A Storie Italiane il caso di Donato Monopoli, il giovane ragazzo di 26 anni morto dopo sette mesi di coma a seguito di un pestaggio in una discoteca di Foggia nel 2018: “L’ho visto l’ultima volta alle 11:00 di sera – le parole di Donata la mamma del ragazzo deceduto – mi disse che ci saremmo visti fra un po’, poi ci siamo andati un bacio, è sceso le scale e non ci siamo più visti. Dopo sette mesi è tornato in una bara”. Ieri c’è stata l’udienza e si è deciso di prorogare la sentenza a giugno: “E’ stato un dolore – ha spiegato il padre Giuseppe – non ci aspettavamo questa riduzione di pena, siamo passati a 14 anni”.

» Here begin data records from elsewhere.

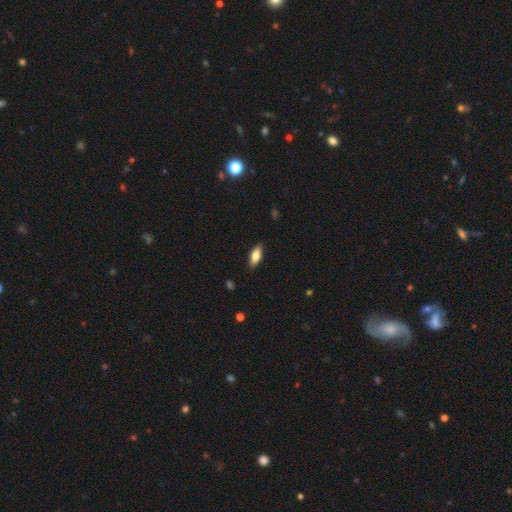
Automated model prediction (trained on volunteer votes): smooth 77%, featured or disk 16%, star or artifact 6%. Down the decision tree: how rounded — in between (78%); merging — none (86%).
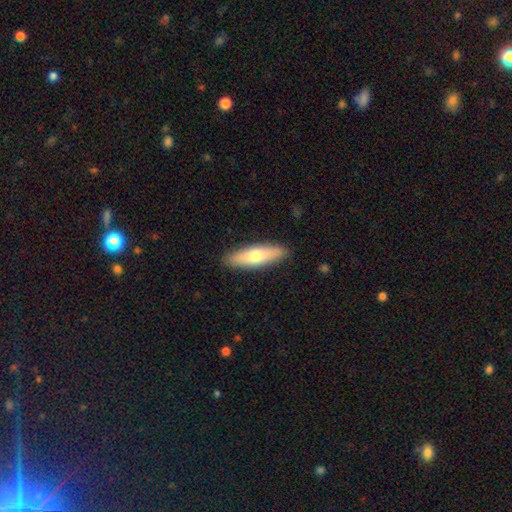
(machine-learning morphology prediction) type=smooth (66%); roundness=cigar-shaped (62%); merging=none (90%).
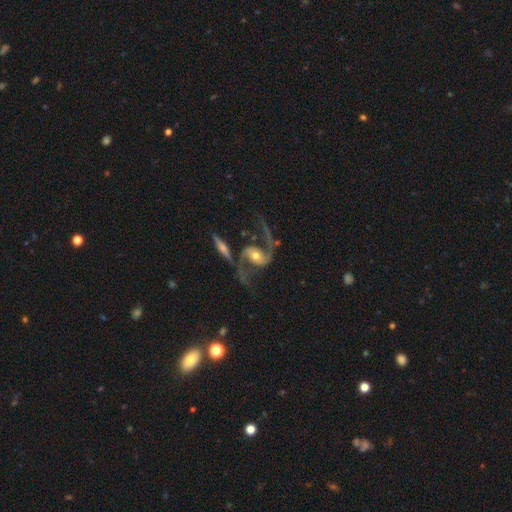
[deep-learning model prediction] The model was most divided on "bar": no: 44%, weak: 36%, strong: 21%. More confident: spiral arms — yes (97%); edge-on disk — no (96%); spiral arm count — 2 (94%); smooth or featured — featured or disk (91%); spiral winding — loose (72%); bulge size — moderate (63%); merging — none (59%).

“La richiesta iniziale era di 30 anni – ha continuato il papà di Donato Monopoli – poi siamo passati a 21 e 6 mesi e quindi con una ulteriore riduzione a 14 anni. Non so se la vita di un ragazzo può valere 14 anni. Ieri abbiamo subito l’ennesimo colpo duro. La vita nostra è finita il 6 ottobre del 2018, siamo fermi a quel 6 ottobre e subire questo colpo è stato non indifferente. Hanno detto che sarebbe morto per un problema dalla nascita, un aneurisma congenito, ma lui faceva sempre sport ed era sempre sotto controllo. Poi hanno dato colpe all’ospedale”.
DONATO MONOPOLI, LA MAMMA: “L’HANNO COLPITO MENTRE ERA INERME A TERRA”

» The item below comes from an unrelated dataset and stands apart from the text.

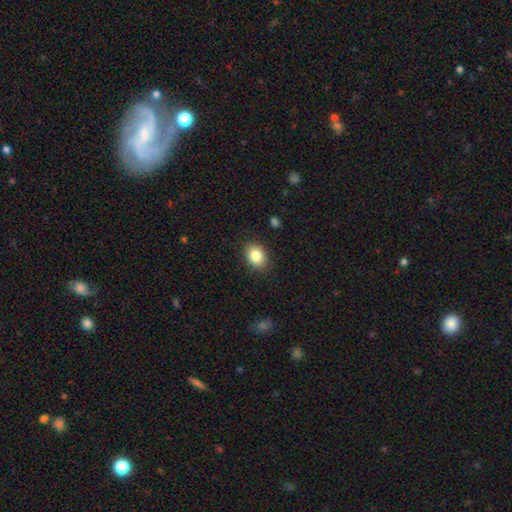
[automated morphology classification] The model was most divided on "how rounded": in between: 75%, round: 24%, cigar-shaped: 1%. More confident: merging — none (87%); smooth or featured — smooth (86%).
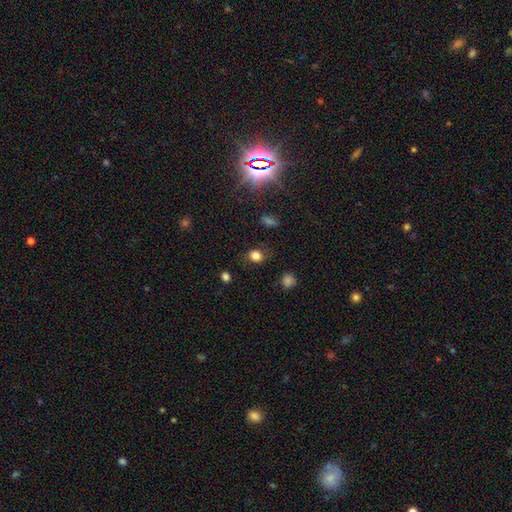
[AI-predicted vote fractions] A smooth galaxy with no disk features (80%) that is round (58%). Merging: none (79%).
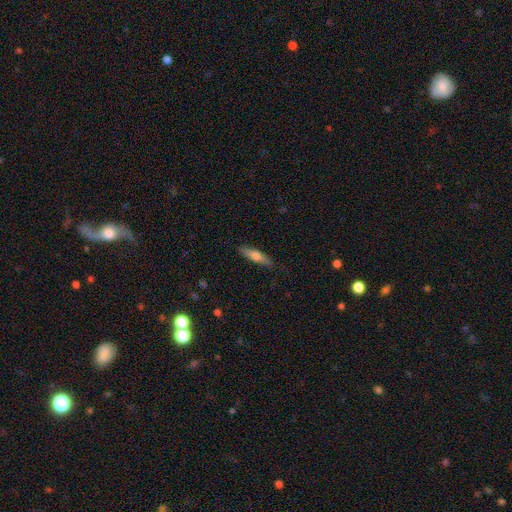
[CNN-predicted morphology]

Di nuovo Donata, mamma del povero Donato Monopoli: “Sono due i ragazzi imputati, coetanei di mio figlio ma non si conoscevano. La lite è nata per futili motivi, mio figlio si è trovato un cocktail addosso ed ha li è iniziato tutto. E’ stato colpito l’amico di mio figlio e Donato è intervenuto per sedare la lite ma si è trovato un ragazzo che gli ha dato due pugni, mio figlio è caduto a terra, lui si è seduto a cavalcioni sopra ed ha continuato a picchiarlo su un corpo inerme che non si vedeva”.

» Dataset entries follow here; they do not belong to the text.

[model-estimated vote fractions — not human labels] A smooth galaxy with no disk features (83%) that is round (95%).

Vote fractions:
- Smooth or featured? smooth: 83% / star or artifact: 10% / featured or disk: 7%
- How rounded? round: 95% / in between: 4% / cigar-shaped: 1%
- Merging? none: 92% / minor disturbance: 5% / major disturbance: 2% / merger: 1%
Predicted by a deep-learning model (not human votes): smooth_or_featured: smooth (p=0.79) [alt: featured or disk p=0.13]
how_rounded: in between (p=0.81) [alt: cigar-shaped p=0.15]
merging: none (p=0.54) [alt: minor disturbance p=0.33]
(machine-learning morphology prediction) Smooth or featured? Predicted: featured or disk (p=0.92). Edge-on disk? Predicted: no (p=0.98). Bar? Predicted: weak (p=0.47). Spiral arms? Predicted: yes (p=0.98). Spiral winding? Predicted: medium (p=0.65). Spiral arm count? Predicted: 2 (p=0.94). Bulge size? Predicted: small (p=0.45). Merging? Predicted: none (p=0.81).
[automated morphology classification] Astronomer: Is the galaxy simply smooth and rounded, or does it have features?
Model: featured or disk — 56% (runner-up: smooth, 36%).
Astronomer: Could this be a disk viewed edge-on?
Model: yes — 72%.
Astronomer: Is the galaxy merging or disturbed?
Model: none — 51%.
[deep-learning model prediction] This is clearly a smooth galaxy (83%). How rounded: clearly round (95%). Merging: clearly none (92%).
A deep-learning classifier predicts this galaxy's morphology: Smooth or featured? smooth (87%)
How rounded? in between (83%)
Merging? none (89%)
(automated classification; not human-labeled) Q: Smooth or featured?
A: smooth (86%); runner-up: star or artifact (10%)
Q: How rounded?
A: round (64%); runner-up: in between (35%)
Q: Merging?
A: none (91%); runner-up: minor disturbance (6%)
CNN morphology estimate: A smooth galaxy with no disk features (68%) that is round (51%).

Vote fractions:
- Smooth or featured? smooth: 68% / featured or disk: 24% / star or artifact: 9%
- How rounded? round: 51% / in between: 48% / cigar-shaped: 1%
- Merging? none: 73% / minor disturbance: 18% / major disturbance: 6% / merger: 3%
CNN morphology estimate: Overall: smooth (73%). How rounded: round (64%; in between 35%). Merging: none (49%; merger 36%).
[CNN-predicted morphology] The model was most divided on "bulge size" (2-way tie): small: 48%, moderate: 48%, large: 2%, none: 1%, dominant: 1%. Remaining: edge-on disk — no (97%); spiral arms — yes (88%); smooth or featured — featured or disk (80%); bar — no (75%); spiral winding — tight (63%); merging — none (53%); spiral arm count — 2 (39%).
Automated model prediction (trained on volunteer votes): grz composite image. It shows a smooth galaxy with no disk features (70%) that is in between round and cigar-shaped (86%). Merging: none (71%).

“L’ambulanza è arrivata subito e i primi soccorsi ci avevano detto che mio figlio sarebbe morto quella morte. E’ sempre stato in pericolo di vita in sette mesi, è rimasto un vegetale, ha lottato fino alla fine come un leone ed ha sofferto tanto, e noi siamo stati con lui, non l’abbiamo mai lasciato. Era una semplice serata di divertimento. Loro sapevano dove colpire, facevano arti marziali – ha proseguito la donna – non ci hanno mai chiesto perdono, mai avuto da parte loro un segno di pentimento, niente, solo silenzio”.